Lain halnya dengan Indonesia, McNamara dan Kissinger berpandangan mengenai posisi Indonesia di Asia Tenggara. Bahwa berbeda dengan tahun 1967-1977, nilai strategis Indonesia secara nisbi cenderung tujun tajam. Asia Tenggara dan selat serta alur laut kepulauan Indonesia memang masih penting sebab sepanjang 46 persen perdagangan laut dunia masih harus melintasi perairan Indonesia, tetapi kemajuan teknologi informasi dan ekonomi jasa telah mengurangi bobot perdagangan tradisional sehingga geo-ekonomi semakin penting dibandingkan geo-politik. Sementara itu, daya saing bangsa lebih ditentukan oleh ada tidaknya pemerintah yang tangkas memantau perubahan-perubahan cepat yang dihasilkan oleh lompatan kemajuan teknologi informasi dan ekonomi pengetahuan. Kemudian, sarana dan prasarana dasar seperti telkom, bandar udara, bandar laut, pelistrikan, dan air bersih mutlak harus menjangkau rakyat banyak. Sebab, tanpa adanya landasan sosial-ekonomi yang kokoh, pemerintahan macam apapun tidak akan dapat bertahan lama. Oleh karena itu, seluruh anggota masyarakat Indonesia harus menjadi bagian dari gerakan diplomasi global yang mengejar selisih-selisih keunggulan yang kita miliki sebagai potensi pasar maupun sebagai potensi penghasilan barang, jasa, budaya, informasi dan ilmu yang dapat dinikmati dan dijual kepada masyarakat dunia.
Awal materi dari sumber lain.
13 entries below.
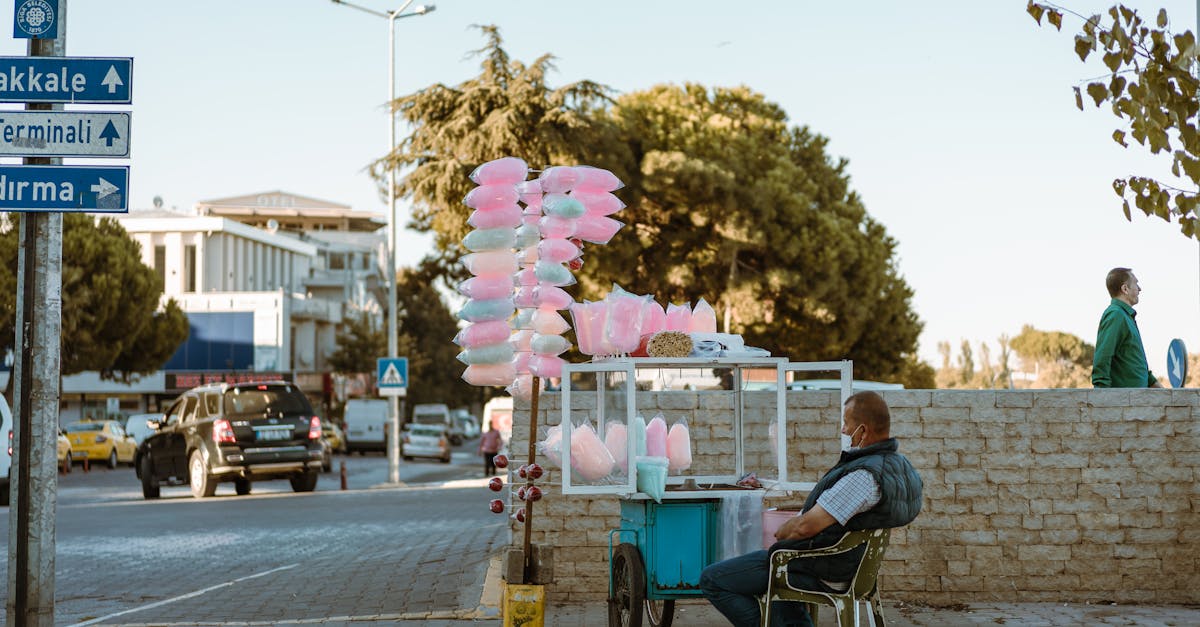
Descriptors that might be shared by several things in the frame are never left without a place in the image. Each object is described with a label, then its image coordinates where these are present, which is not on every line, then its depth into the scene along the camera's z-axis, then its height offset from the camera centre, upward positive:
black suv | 24.73 -0.84
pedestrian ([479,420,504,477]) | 39.12 -1.46
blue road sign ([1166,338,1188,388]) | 10.90 +0.19
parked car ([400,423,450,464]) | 52.97 -1.91
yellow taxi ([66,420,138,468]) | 41.28 -1.45
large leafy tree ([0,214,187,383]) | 46.91 +3.05
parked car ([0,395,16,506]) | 21.61 -0.72
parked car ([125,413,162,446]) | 49.35 -1.24
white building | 74.69 +4.68
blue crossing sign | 31.39 +0.37
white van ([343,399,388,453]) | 60.16 -1.41
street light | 32.31 +3.66
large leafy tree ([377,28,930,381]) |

Seluruh dunia adalah medan perjuangan untuk itulah mesti direbut selisih keunggulan yang selalu berkembang secara dinamis. Sebab, segala sesuatu di Indonesia  –seperti Lhokseumawe di Aceh, Bontang di Kalimantan, Timika di Papua— sudah menjadi bagian dari ajang persaingan yang melibatkan sumberdaya manusia, teknologi, dan modal manca negara. Karena yang global adalah lokal dan yang lokal adalah global, maka keamanan dan perdamaian pada setiap peringkat adalah masalah bersama diplomasi Indonesia pada abad ke-21 ini. Dalam dunia yang semakin menyatu secara kuat, setiap warga negara dari kalangan manapun adalah bagian dari “total diplomacy” bangsa Indonesia.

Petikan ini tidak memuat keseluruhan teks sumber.